TO DO :: Among the entries that follow, find every line with the word "down" and list it.

AVAILABLE DATA ::
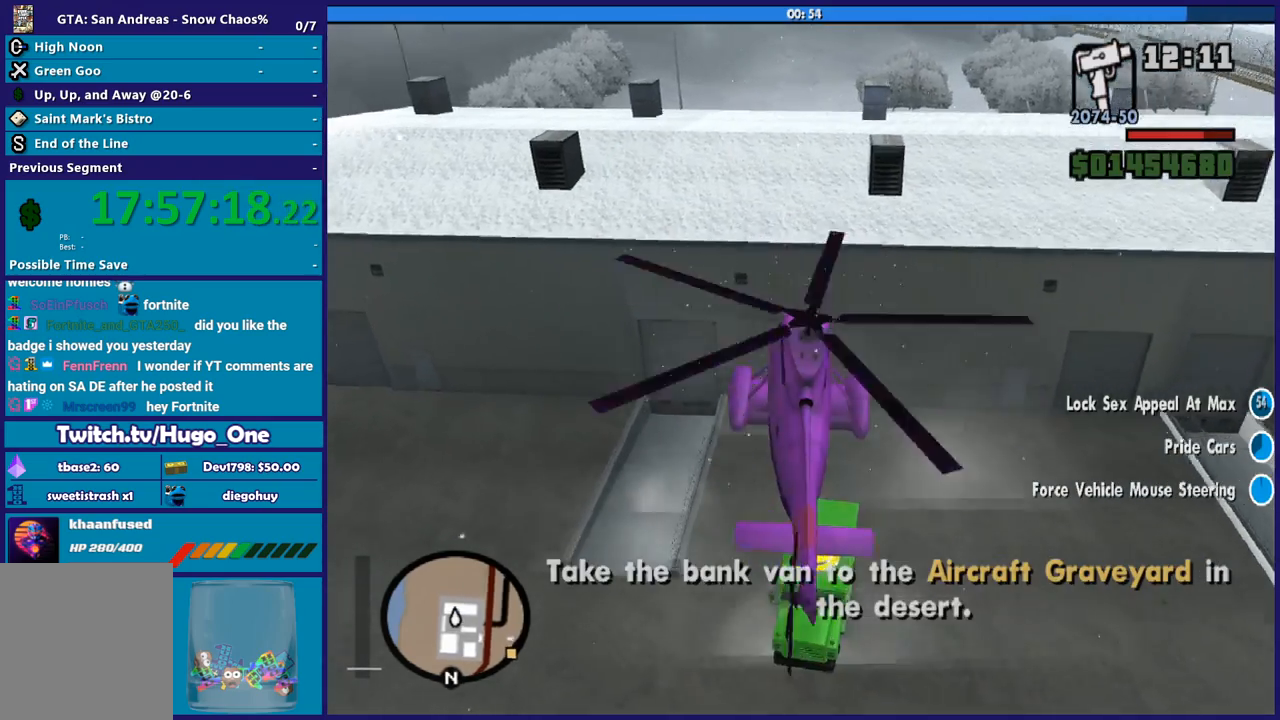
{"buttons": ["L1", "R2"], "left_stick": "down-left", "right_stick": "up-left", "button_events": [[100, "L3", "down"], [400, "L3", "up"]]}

...

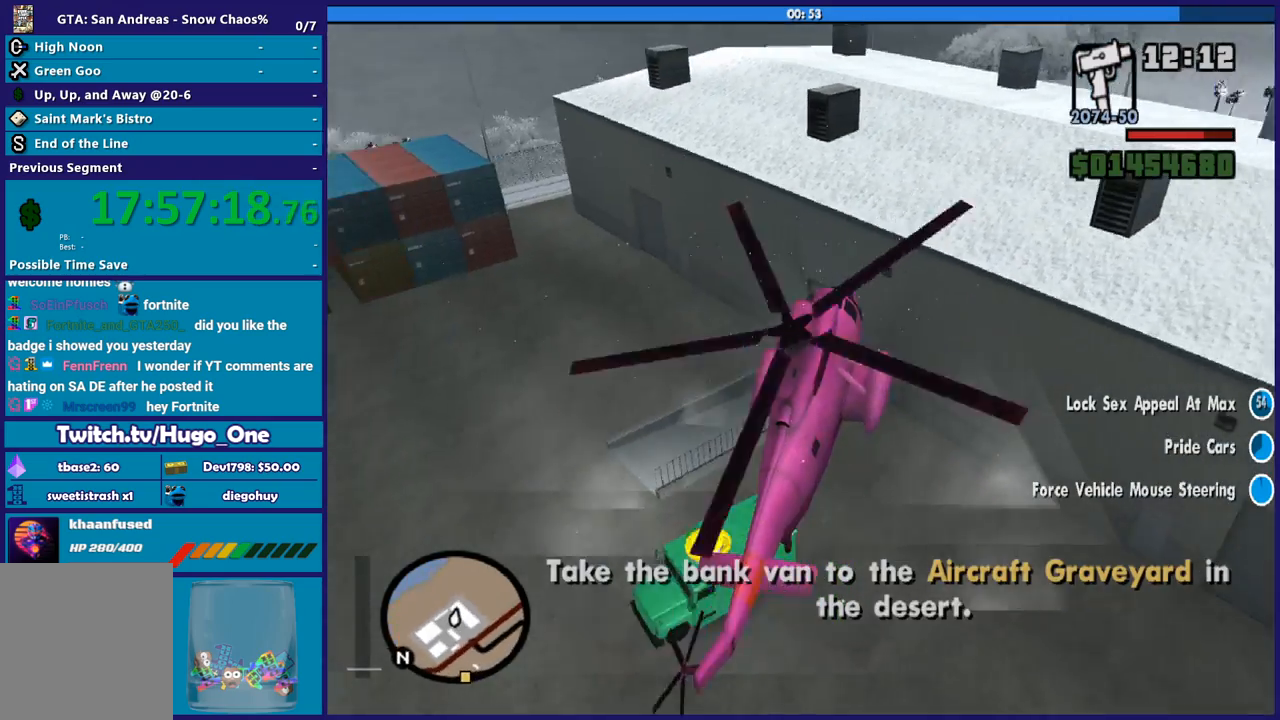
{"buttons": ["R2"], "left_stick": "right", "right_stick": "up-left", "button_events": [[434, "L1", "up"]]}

* * *

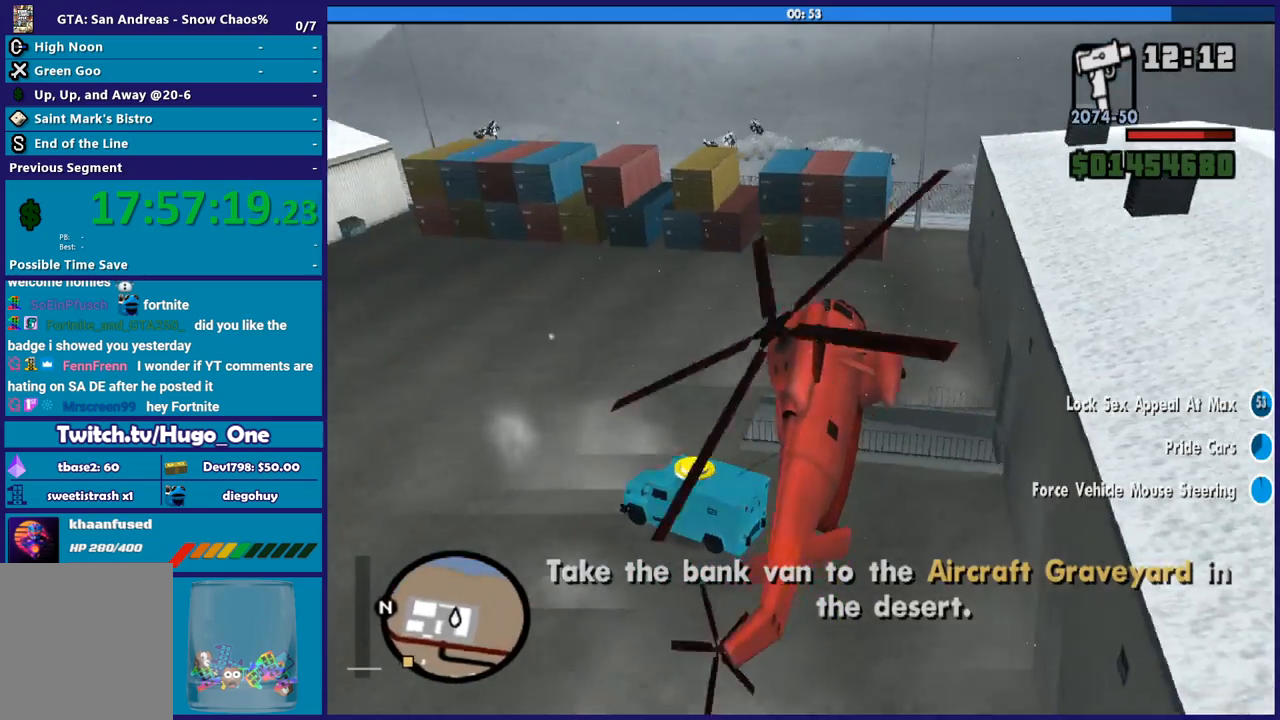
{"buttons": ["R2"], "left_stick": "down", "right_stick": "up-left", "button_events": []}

EXERCISE ANSWER ::
{"buttons": ["L1", "R2"], "left_stick": "down-left", "right_stick": "up-left", "button_events": [[100, "L3", "down"], [400, "L3", "up"]]}
{"buttons": ["R2"], "left_stick": "down", "right_stick": "up-left", "button_events": []}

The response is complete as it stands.